De ceticismo e de exageros
Pedro J. Bondaczuk
“O artista deve gostar da vida e mostrar-nos que ela é bonita. Se não
fosse ele, duvidaríamos disso”. Essa afirmação categórica é de um dos maiores
escritores de todos os tempos, que assinava seus textos com o pseudônimo de
Anatole France. Seu nome verdadeiro, para os que não sabem ou que se
esqueceram, era Jacques Anatole François Thibault. A qualidade dos seus livros
é incontestável. Não deixa de ser pitoresca essa sua declaração quando se sabe
que sua principal característica, a que o consagrou e o fez merecedor do Prêmio
Nobel de Literatura – que ganhou em 1921, pelo conjunto da sua obra – foi o
ceticismo. Pelo menos é o que seus críticos dizem.
Entendo, todavia, que não há contradição entre o que Anatole France
afirmou sobre a vida e sua postura supostamente cética face quase tudo. Notem
que disse “quase” e não “absolutamente” tudo. Não há ninguém – e ponho minha
mão no fogo por essa até ousada declaração – que não creia rigorosamente em
nada. Crê, sim, e muito mais do que, por algum motivo, ousa admitir.

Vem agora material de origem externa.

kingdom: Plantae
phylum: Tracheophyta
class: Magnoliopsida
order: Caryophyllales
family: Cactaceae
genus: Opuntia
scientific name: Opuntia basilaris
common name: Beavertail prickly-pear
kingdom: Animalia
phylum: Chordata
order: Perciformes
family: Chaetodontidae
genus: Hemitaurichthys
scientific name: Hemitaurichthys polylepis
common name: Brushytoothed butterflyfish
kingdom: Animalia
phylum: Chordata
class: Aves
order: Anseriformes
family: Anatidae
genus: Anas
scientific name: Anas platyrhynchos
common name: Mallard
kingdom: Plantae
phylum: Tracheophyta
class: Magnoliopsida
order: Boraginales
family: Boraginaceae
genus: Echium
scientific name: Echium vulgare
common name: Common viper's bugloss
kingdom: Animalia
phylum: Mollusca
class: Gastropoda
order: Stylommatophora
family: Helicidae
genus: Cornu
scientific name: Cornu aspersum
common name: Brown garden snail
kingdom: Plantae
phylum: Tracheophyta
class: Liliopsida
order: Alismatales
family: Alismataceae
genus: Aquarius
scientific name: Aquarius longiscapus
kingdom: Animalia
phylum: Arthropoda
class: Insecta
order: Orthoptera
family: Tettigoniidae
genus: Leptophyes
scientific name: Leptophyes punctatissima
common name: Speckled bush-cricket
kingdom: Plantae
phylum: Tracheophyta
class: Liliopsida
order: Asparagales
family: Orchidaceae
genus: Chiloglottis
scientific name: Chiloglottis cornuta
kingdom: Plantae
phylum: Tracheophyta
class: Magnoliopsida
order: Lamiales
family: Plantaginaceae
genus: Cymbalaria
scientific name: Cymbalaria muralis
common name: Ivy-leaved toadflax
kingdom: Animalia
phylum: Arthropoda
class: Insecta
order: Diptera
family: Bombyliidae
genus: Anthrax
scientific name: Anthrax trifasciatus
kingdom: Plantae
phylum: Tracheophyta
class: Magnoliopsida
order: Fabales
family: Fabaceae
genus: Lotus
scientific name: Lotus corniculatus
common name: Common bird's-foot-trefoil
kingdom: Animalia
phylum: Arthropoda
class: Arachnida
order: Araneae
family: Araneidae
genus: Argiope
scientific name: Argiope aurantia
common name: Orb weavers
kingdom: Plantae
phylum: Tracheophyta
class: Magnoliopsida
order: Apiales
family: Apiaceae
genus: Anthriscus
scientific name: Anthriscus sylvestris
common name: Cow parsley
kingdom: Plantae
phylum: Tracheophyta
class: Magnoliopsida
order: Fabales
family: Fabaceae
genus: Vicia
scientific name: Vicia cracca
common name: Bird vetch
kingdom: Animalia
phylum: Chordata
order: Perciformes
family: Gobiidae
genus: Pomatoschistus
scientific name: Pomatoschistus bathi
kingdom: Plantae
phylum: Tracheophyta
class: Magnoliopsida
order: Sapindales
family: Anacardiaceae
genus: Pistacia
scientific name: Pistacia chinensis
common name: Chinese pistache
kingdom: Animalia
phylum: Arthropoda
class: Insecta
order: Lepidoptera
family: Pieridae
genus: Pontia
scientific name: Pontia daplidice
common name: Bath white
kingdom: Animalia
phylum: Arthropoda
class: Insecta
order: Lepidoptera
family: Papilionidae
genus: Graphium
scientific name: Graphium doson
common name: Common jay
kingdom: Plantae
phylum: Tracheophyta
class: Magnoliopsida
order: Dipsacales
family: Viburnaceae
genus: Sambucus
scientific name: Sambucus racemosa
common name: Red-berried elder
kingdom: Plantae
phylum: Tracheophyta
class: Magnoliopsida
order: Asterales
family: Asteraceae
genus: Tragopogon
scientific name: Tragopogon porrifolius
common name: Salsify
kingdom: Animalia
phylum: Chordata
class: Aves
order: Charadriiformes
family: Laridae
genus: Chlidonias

Se vasculhar seu íntimo, bem lá no fundo (e nem precisa ser o
inconsciente ou o subconsciente), se fizer profunda (e, sobretudo, sincera)
avaliação dos seus mais secretos pensamentos e não reveladas opiniões, sempre
encontrará algo em que acredita. Levando o exemplo ao extremo dos extremos, e
se mesmo assim esse cético empedernido não encontrar rigorosamente nada em que
creia, ainda assim acreditará em algo: no seu ceticismo. Não deixa de ser uma
crença, posto que, no meu entender, não seja a mais recomendável.
Não proponho, óbvio, o procedimento contrário. Ou seja, a total
credulidade, sem criteriosa análise das crenças, mesmo a pretexto da fé. Esta,
a despeito de se tratar, por definição, crença absoluta e incontestável no
objetivamente incrível e improvável, tem lá seu fundamento lógico. Por exemplo,
se acreditar, sem admitir contestação ou exigir prova, que a caneta que tenho à
minha frente opera “milagres”, que compõe, digamos, textos à minha revelia,
sozinha, como se tivesse vida, essa minha fé será uma aberração. Óbvio que
estarei errado. Temo, todavia, que haja pessoas assim. Que creiam em disparates
como este ou piores.
Aliás, sequer concordo que Anatole France tenha sido escritor cético.
Pelo menos não sempre. Aprendi muito com suas observações e conseqüentes
conclusões. Prefiro classificá-lo de “racional”. Suas eventuais descrenças são
as mesmas que tenho (e que você, esclarecido leitor, certamente tem). Fosse o
empedernido descrente que seus críticos afirmam que foi, sua obra jamais faria
o sucesso que fez (e que ainda faz). Jamais receberia o Nobel de Literatura. E
nunca defenderia a postura de que o artista deva gostar da vida e, muito menos,
que sua missão é “mostrar-nos que ela é bonita”. Notem o tempo que utilizou do
verbo “ser”. Conjugou-o no presente do indicativo. Afirmou que ela “é” bela e
não que “poderia” ser, ou que “talvez fosse” ou outra forma qualquer que
expressasse a mais ligeira descrença a propósito.
A dúvida, no caso, Anatole France expressou no condicional. Ou seja,
que duvidaríamos que a vida é bonita “se” o artista não existisse. Mas existe.
E capta e transmite a beleza que há, até, no aparentemente feio. As aparências
sim enganam. E enganam muito. Ademais, somos dados a exageros e,
principalmente, das coisas ruins, negativas e indesejáveis. Raramente
exageramos nas coisas positivas.
Aliás, pincei essa outra declaração, a esse propósito, em um dos
livros de Anatole France: “Se exagerássemos nossas alegrias, como fazemos com
nossos sofrimentos, nossos problemas perderiam importância”. E não perderiam? É
por causa dessa tendência de exagerar o negativo que ele finda por se
concretizar, por nos tornarmos predispostos a isso. E, dessa forma, as coisas
se tornam como o poeta chileno, Armando Roa, expressou, nestes magníficos (e
exageradamente expressivos) versos: “A vida é uma assembléia de
sombras/que se imolam umas às outras”. Pense nisso!